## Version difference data
######
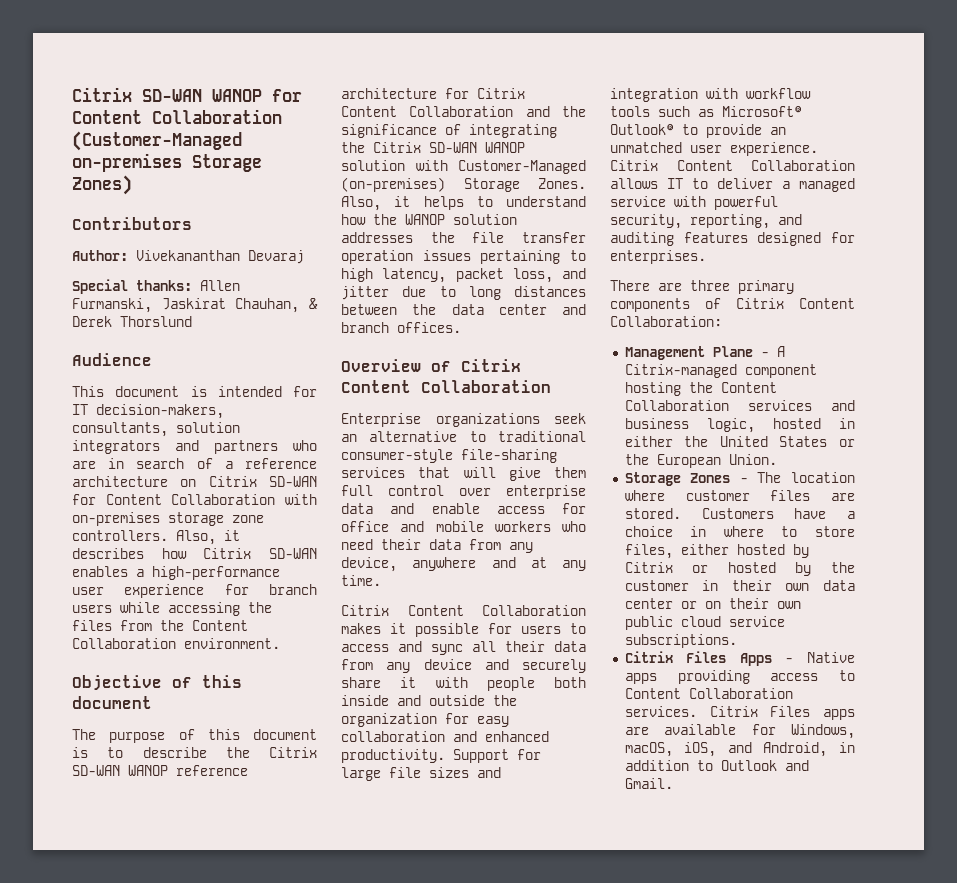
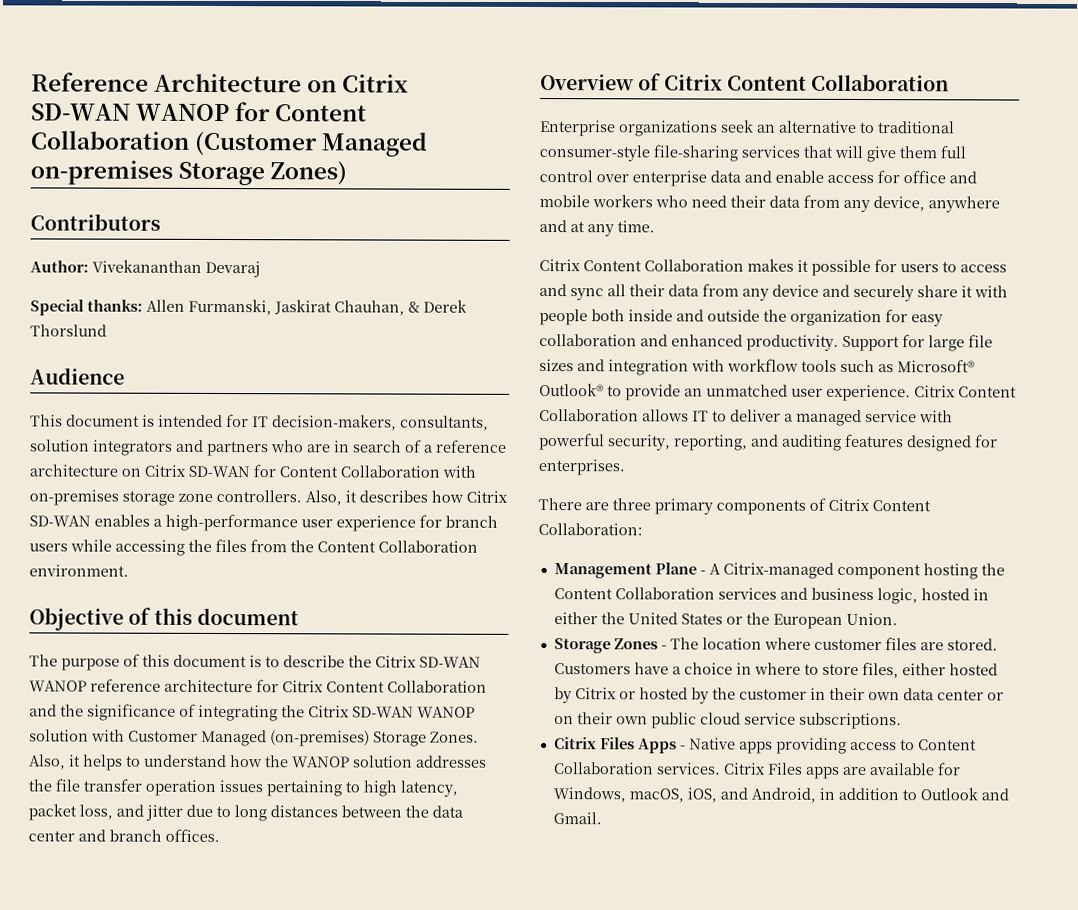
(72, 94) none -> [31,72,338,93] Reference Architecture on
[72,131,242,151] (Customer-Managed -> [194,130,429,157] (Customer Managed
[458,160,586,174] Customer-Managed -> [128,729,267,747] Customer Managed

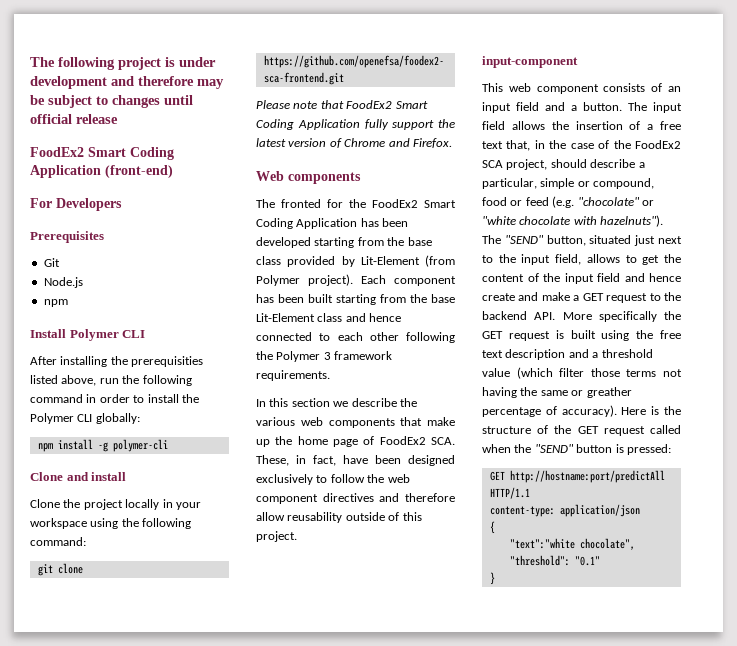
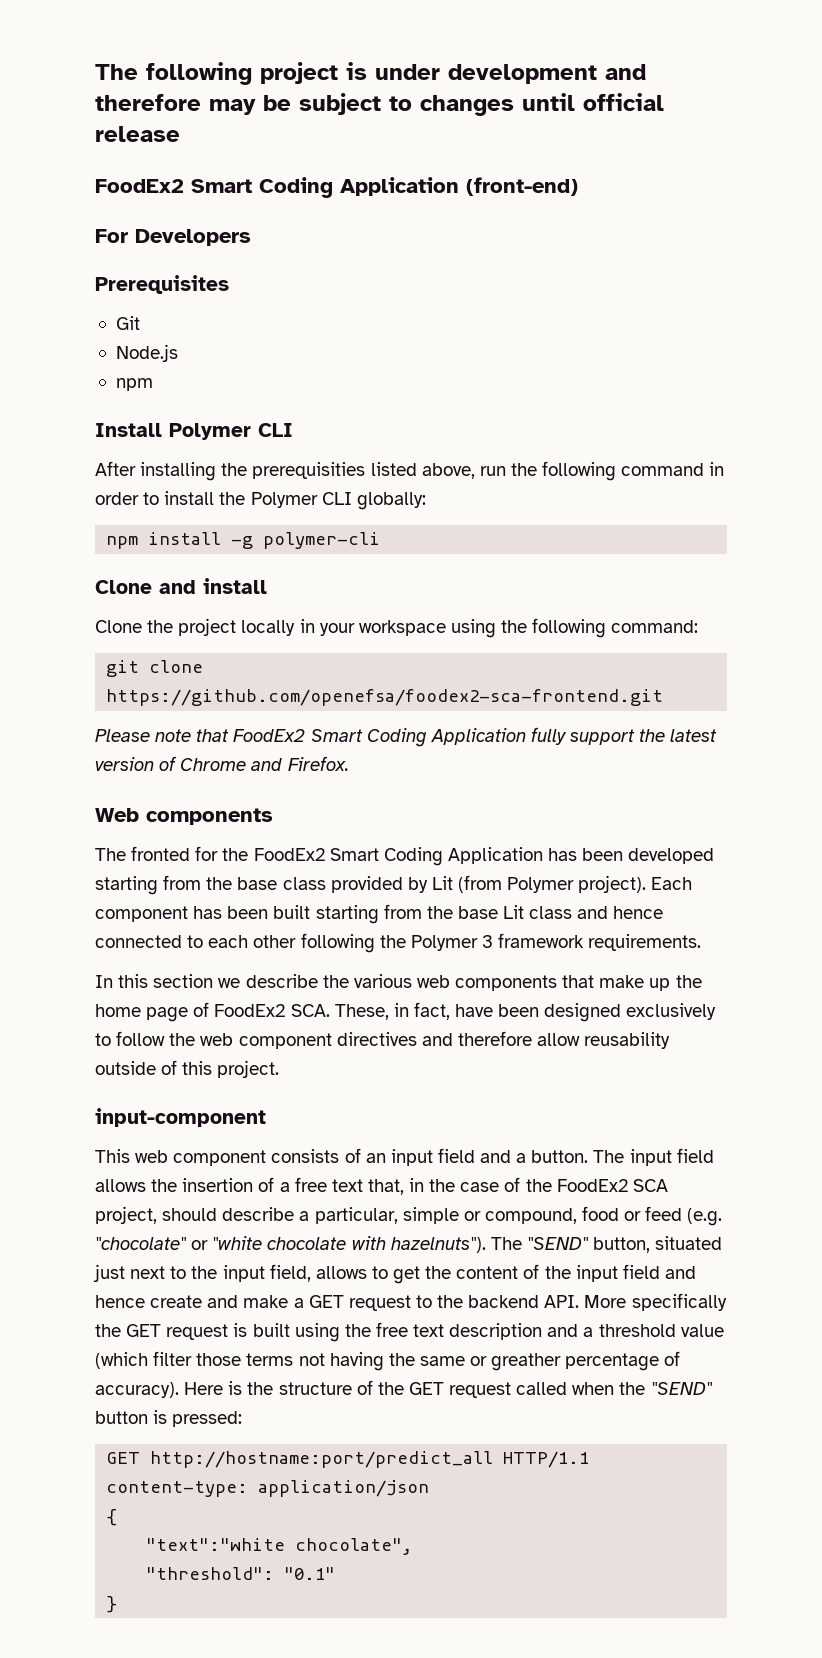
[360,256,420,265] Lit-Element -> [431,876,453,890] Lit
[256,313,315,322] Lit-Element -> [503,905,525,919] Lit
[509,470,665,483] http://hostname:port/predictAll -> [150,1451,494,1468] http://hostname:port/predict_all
######
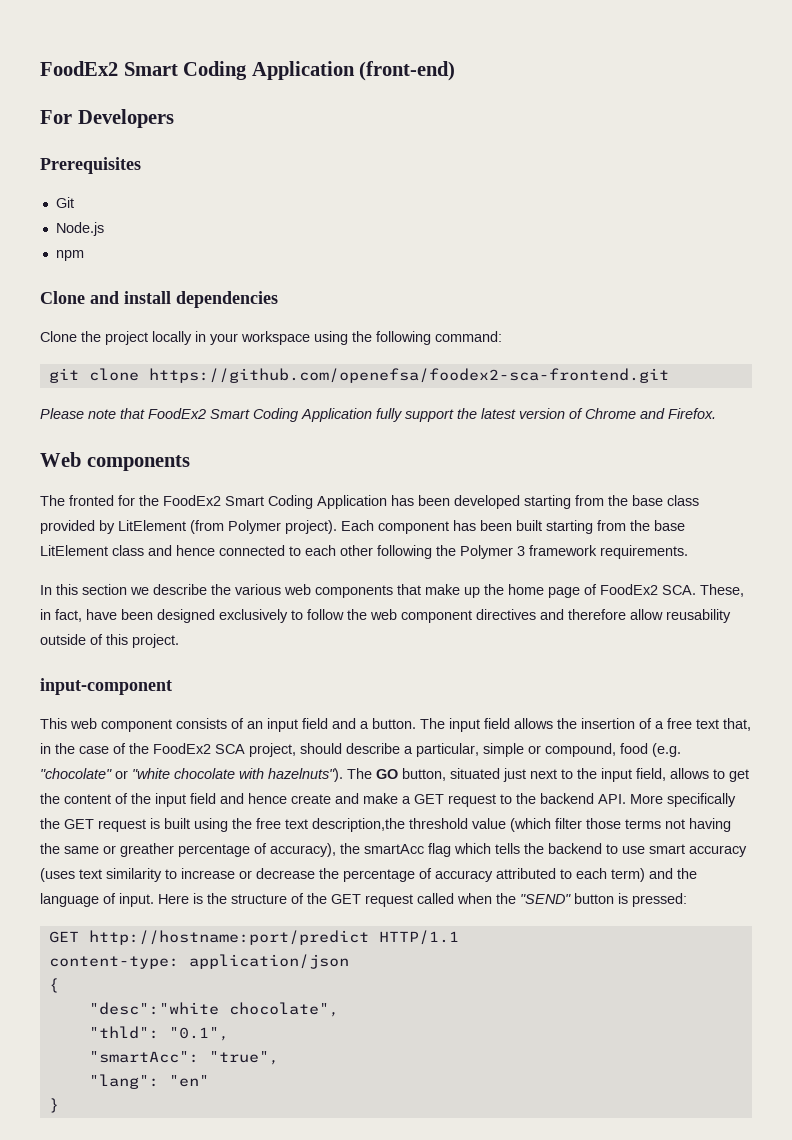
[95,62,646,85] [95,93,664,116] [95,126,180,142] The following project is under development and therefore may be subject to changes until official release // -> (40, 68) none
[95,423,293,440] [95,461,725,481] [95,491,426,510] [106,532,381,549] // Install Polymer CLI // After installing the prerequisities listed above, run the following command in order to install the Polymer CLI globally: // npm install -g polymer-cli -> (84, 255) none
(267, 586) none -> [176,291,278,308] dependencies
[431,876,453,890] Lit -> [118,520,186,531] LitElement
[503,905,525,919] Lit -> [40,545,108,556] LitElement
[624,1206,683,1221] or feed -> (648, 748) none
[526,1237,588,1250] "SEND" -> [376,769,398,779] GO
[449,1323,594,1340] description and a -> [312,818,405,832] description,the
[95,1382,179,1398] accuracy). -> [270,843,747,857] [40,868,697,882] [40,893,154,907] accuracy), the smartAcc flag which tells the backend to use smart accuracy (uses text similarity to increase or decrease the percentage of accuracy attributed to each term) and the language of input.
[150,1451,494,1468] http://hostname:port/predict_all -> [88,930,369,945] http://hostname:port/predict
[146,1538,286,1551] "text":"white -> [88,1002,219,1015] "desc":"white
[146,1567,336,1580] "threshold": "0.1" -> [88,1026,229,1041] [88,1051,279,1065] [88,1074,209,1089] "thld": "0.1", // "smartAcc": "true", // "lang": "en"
######
Write out exactly the lines above from the line with "[256,313,315,322] Lit-Element ->" through the line with "[509,470,665,483] http://hostname:port/predictAll ->", both of them included, and leave out all other lines.

## Solution for this problem
[256,313,315,322] Lit-Element -> [503,905,525,919] Lit
[509,470,665,483] http://hostname:port/predictAll -> [150,1451,494,1468] http://hostname:port/predict_all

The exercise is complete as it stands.